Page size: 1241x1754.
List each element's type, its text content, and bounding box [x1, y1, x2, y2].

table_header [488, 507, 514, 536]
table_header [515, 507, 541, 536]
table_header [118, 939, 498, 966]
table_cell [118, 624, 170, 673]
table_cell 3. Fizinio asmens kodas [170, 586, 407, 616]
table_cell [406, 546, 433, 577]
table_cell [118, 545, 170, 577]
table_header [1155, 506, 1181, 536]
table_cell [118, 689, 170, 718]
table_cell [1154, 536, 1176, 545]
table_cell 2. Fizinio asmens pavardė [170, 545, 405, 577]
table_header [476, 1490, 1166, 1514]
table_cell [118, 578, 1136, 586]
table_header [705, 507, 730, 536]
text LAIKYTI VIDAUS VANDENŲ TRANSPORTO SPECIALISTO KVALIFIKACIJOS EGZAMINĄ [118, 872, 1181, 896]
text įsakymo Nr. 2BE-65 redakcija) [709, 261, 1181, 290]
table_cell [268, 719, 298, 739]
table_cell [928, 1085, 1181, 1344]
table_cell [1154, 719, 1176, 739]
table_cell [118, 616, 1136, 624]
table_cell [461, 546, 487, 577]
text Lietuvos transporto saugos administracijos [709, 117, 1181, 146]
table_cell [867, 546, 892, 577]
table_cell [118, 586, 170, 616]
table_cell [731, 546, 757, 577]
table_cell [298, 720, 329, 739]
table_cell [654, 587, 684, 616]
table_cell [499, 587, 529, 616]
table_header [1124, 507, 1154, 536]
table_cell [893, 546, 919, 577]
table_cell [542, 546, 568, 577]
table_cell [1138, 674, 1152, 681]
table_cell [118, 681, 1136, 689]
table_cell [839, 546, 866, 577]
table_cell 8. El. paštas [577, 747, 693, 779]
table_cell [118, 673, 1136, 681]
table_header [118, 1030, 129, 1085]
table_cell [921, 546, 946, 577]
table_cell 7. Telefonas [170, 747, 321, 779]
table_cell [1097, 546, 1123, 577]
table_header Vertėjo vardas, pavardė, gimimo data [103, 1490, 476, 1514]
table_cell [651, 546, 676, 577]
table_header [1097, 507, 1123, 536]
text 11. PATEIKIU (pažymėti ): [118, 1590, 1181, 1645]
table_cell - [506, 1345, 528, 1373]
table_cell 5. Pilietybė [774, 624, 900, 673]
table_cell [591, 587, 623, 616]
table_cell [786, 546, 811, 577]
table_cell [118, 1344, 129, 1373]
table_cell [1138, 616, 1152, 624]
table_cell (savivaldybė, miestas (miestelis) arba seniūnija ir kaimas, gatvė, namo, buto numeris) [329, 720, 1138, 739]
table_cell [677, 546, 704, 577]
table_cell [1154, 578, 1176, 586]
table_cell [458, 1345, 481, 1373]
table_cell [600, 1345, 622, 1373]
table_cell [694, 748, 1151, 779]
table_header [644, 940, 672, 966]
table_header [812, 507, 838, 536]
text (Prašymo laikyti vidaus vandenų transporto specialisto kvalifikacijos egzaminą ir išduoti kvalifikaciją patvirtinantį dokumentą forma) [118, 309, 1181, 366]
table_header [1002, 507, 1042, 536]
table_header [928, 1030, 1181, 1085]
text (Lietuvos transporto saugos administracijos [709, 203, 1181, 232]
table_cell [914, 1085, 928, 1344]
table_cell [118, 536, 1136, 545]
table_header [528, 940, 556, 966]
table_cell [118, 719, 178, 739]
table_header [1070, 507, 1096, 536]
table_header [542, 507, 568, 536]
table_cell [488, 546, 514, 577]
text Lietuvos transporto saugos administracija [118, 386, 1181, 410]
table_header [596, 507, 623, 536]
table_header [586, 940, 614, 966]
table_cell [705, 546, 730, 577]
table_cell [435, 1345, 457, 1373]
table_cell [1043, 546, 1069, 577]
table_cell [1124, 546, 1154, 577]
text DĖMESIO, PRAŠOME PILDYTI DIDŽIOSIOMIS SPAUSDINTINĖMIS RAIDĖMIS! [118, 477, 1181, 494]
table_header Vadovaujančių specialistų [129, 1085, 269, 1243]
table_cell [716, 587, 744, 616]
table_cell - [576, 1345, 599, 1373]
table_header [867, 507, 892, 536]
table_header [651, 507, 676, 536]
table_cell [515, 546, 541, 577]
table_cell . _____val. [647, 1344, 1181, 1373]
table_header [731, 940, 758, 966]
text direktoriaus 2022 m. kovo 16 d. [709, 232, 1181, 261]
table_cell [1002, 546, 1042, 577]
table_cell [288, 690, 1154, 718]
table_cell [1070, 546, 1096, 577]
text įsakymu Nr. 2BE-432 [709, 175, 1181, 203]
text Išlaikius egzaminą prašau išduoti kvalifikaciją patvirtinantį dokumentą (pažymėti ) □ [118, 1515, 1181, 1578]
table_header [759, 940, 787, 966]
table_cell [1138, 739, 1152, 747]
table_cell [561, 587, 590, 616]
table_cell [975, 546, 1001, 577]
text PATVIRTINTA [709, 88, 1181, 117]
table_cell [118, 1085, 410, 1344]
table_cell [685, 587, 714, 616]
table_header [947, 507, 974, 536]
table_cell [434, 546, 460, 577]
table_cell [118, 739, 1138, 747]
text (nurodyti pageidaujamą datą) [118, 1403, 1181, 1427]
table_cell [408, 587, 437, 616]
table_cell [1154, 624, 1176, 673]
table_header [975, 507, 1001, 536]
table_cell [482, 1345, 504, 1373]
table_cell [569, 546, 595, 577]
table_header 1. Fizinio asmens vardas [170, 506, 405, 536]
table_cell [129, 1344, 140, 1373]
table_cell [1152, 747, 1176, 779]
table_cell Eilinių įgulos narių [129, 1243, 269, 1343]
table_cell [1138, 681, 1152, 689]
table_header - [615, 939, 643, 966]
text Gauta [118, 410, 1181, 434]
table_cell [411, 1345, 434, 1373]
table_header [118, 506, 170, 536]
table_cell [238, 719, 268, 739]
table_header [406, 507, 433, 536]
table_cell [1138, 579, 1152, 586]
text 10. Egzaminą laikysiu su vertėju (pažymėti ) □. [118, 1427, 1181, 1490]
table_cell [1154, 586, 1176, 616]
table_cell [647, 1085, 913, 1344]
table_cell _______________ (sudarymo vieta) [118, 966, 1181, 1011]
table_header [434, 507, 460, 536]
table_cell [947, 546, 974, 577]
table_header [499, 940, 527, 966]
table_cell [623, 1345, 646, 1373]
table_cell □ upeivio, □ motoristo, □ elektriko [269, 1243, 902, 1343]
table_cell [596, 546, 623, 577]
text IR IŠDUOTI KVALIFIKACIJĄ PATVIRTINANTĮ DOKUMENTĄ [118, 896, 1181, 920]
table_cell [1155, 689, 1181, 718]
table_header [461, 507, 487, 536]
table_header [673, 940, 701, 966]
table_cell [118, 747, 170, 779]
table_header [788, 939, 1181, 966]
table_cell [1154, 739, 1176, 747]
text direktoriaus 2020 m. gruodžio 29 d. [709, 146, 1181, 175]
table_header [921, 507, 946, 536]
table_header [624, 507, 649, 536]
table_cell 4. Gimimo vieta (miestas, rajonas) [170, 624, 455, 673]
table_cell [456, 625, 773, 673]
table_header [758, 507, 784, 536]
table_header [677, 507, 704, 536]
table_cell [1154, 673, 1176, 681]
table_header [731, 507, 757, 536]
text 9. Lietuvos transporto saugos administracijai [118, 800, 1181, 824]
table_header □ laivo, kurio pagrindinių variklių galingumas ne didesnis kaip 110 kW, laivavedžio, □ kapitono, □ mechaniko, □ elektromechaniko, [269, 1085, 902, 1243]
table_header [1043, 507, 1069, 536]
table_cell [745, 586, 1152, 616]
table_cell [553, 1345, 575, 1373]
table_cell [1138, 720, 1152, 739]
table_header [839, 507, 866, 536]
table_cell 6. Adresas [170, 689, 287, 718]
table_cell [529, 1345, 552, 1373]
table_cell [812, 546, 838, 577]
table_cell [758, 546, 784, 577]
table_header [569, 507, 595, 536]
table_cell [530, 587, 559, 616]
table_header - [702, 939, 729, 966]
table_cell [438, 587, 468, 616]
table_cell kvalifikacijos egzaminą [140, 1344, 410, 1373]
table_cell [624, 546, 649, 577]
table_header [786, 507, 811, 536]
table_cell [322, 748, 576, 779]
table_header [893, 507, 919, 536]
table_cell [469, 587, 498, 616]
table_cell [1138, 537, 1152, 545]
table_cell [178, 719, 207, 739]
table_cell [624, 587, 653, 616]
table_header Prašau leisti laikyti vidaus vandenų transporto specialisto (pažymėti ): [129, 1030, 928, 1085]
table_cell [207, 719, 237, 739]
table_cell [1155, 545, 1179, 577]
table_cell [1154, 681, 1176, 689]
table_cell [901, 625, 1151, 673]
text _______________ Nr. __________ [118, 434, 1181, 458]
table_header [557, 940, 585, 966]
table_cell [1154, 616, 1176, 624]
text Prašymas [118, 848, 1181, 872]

• _PROBLEM STATEMENT_:
Can you copy the lines of the items verbatim, starting at the line containing "table_header [488, 507, 514, 536]" and ending at the line containing "table_cell [118, 578, 1136, 586]", with both of those lines included?

• _OUTPUT FOR THIS EXERCISE_:
table_header [488, 507, 514, 536]
table_header [515, 507, 541, 536]
table_header [118, 939, 498, 966]
table_cell [118, 624, 170, 673]
table_cell 3. Fizinio asmens kodas [170, 586, 407, 616]
table_cell [406, 546, 433, 577]
table_cell [118, 545, 170, 577]
table_header [1155, 506, 1181, 536]
table_cell [118, 689, 170, 718]
table_cell [1154, 536, 1176, 545]
table_cell 2. Fizinio asmens pavardė [170, 545, 405, 577]
table_header [476, 1490, 1166, 1514]
table_cell [118, 578, 1136, 586]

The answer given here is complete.